----- Text under study -----

Classical Models: In the classical world, a classification decision model is a mapping \(f_c:\mathcal {C}\rightarrow \mathcal {O}\), where \(\mathcal {C}\) is a set of data to be classified, and \(\mathcal {O}\) is a set of outcomes corresponding to the classes we are interested in; for example \(\mathcal {O}=\{0,1\}\) in the simplest non-trivial (binary) case. Such a model \(f_c\) can be generalized to be a randomized mapping \(f_r:\mathcal {C}\rightarrow \mathcal {D(O)}\), where \(\mathcal {D(O)}\) denotes the set of probability distributions over \(\mathcal {O}\). \(f_r\) is known as a regression decision model to predict distributions and naturally describes a randomized classification procedure: to classify \(x\in \mathcal {C}\), choose an outcome \(o\in \mathcal {O}\) according to the distribution \(f_r(x)\). For example, o is chosen as the outcome corresponding to the maximum probability of \(f_r(x)\). Therefore, the basic form of a classical decision model is a randomized mapping \(f=f_r\) (\(f=f_c\) when f is degenerated to be a deterministic mapping).

Fig. 1.
figure 1

Noisy Quantum (Machine Learning) Decision Model

Quantum Models: Due to the statistical nature of quantum mechanics, a quantum decision model is inherently a randomized mapping \(\mathcal {A}: \mathcal {D(H)}\rightarrow \mathcal {D(O)}\). Here \(\mathcal {D(H)}\) is the set of quantum states (data) and to be specific later. Inspired by the classical models, \(\mathcal {A}\) is not predefined but initialized as \(\mathcal {A}_\theta \) by a parameterized quantum circuit \(\mathcal {E}_\theta \) (see Fig. 1) with a set of free parameters \(\theta =\{\theta _{j}\}_{j=1}^{L}\). Following the training strategy of classical machine learning, \(\mathcal {A}_\theta \) is trained on a set of input quantum states (training dataset) by tuning \(\theta \) subject to some loss function \(\mathcal {L}(\theta )\).

In the following, we explain the noisy quantum decision model from the left side to the right one of Fig. 1. For the details of the training process, we refer to a comprehensive review paper [30].

----- Supplied information -----

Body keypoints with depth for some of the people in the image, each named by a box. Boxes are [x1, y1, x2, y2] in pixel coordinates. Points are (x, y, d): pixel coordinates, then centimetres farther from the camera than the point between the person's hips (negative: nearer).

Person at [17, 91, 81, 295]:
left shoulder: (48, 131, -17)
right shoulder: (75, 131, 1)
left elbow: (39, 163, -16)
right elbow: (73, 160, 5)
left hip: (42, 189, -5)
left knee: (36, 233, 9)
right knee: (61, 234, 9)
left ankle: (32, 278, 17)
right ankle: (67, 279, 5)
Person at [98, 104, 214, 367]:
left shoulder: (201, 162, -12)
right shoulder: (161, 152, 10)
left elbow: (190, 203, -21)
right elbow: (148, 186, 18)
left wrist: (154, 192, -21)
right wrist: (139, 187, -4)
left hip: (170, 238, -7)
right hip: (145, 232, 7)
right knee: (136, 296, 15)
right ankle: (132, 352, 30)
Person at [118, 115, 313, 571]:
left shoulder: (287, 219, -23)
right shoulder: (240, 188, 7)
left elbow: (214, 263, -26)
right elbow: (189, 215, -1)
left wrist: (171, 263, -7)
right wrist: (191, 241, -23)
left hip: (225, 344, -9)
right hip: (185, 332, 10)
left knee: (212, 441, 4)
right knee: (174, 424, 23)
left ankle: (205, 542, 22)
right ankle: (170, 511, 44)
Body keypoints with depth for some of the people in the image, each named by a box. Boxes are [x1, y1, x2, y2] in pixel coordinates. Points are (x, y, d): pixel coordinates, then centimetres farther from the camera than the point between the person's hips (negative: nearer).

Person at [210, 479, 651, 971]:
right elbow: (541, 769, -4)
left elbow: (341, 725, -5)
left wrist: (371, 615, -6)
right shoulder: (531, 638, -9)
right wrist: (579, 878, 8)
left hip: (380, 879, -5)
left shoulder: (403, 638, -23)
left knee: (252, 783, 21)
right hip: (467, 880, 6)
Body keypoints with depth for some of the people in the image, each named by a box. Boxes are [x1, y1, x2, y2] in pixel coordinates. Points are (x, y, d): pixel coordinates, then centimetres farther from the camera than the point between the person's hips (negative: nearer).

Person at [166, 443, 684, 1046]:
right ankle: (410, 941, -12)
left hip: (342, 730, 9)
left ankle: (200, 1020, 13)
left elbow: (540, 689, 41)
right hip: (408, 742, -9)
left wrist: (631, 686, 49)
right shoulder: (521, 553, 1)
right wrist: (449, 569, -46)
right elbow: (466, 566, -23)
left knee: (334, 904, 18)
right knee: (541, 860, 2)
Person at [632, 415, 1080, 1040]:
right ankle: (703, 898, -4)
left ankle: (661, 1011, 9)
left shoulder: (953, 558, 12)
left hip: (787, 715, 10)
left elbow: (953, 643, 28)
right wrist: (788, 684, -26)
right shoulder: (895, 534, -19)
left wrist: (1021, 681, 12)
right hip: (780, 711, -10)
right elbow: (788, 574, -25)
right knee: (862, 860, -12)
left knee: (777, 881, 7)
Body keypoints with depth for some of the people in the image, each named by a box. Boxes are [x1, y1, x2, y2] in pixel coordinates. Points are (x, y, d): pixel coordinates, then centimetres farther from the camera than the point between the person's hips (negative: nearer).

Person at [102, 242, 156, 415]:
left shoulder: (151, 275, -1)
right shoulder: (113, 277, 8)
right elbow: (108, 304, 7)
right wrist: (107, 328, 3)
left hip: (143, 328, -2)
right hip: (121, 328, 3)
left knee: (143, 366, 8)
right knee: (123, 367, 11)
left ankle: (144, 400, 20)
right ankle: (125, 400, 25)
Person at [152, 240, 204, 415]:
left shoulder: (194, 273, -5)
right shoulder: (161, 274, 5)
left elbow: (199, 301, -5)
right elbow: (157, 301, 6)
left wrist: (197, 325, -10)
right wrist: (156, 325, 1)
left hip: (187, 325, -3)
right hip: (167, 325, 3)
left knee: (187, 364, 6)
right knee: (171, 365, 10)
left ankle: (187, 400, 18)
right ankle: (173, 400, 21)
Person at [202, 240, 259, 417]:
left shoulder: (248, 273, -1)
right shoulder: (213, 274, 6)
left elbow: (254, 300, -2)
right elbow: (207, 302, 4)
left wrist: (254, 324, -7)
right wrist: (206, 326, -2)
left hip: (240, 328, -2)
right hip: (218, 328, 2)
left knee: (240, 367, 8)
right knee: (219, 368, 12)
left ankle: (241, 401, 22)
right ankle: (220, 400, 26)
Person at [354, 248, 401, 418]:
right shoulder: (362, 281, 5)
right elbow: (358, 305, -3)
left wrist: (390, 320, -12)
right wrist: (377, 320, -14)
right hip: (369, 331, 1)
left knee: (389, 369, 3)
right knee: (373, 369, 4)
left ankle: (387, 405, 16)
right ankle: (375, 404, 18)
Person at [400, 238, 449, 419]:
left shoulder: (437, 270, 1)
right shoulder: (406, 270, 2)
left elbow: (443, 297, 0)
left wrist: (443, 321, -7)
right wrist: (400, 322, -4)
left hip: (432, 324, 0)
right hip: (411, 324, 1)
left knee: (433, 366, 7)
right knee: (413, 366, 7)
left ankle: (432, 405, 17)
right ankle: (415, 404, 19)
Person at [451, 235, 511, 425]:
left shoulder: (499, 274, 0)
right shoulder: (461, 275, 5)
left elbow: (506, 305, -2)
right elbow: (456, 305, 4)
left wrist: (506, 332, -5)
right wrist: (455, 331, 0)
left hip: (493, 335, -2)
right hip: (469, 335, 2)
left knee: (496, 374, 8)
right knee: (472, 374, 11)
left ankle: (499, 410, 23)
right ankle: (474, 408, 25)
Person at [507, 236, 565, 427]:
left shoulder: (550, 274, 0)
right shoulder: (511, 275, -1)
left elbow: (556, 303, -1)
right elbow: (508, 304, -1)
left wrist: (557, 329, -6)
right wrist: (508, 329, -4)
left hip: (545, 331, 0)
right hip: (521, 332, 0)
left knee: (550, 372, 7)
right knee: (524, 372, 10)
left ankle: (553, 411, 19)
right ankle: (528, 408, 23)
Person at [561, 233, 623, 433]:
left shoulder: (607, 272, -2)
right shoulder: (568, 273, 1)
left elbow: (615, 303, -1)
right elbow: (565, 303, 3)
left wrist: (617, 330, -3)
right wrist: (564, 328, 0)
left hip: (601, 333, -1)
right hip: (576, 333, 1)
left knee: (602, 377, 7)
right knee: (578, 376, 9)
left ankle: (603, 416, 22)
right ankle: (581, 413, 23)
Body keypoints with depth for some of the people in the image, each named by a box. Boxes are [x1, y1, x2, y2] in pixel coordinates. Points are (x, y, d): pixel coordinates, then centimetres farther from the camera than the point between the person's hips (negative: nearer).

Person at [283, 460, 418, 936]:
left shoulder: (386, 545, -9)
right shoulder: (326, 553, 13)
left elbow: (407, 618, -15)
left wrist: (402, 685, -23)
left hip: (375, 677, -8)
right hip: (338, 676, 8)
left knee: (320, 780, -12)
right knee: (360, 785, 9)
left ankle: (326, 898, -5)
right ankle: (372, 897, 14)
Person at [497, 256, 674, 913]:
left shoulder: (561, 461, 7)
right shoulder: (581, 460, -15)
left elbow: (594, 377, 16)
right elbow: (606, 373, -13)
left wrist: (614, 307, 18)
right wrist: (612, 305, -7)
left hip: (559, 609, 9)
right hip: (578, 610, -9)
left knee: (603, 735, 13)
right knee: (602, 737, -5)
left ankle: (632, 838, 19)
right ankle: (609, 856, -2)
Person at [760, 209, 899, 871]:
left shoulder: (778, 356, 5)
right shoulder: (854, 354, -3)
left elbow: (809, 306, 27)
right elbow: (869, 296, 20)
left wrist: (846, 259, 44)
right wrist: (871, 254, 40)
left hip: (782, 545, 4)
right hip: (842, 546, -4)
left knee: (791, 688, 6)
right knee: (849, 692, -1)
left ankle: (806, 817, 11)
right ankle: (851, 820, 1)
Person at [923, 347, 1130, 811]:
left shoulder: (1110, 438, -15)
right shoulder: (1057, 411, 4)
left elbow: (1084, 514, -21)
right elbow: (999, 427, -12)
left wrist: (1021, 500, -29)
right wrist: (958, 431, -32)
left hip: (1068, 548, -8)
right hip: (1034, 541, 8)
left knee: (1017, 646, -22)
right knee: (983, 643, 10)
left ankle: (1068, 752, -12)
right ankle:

-----

**Task to complete**
In the passage on classical and quantum decision models, what initializes the quantum decision model? This material has no role in the task.

**Result for this task**
It is initialized by a parameterized quantum circuit with a set of free parameters θ.